What the task asks. All of the records must come back exactly as they were given.

Source data.
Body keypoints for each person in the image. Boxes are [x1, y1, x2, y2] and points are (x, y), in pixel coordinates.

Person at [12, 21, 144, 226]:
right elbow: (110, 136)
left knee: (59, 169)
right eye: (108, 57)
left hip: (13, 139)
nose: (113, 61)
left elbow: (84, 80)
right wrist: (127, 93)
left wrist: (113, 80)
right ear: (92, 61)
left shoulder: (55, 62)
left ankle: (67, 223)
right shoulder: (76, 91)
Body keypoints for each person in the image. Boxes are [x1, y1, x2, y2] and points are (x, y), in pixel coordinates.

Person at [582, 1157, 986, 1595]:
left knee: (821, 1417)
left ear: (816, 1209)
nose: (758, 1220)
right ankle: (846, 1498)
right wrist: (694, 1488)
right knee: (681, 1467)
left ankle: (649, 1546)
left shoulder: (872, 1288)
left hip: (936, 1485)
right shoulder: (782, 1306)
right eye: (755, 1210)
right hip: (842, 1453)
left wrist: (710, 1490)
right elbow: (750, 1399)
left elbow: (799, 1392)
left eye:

Result.
Body keypoints for each person in the image. Boxes are [x1, y1, x2, y2] and points are (x, y), in pixel coordinates.

Person at [12, 21, 144, 226]:
right elbow: (110, 136)
left knee: (59, 169)
right eye: (108, 57)
left hip: (13, 139)
nose: (113, 61)
left elbow: (84, 80)
right wrist: (127, 93)
left wrist: (113, 80)
right ear: (92, 61)
left shoulder: (55, 62)
left ankle: (67, 223)
right shoulder: (76, 91)
Body keypoints for each person in the image. Boxes are [x1, y1, x2, y2] and points are (x, y), in pixel coordinates.

Person at [582, 1157, 986, 1595]:
left knee: (821, 1417)
left ear: (816, 1209)
nose: (758, 1220)
right ankle: (846, 1498)
right wrist: (694, 1488)
right knee: (681, 1467)
left ankle: (649, 1546)
left shoulder: (872, 1288)
left hip: (936, 1485)
right shoulder: (782, 1306)
right eye: (755, 1210)
right hip: (842, 1453)
left wrist: (710, 1490)
right elbow: (750, 1399)
left elbow: (799, 1392)
left eye:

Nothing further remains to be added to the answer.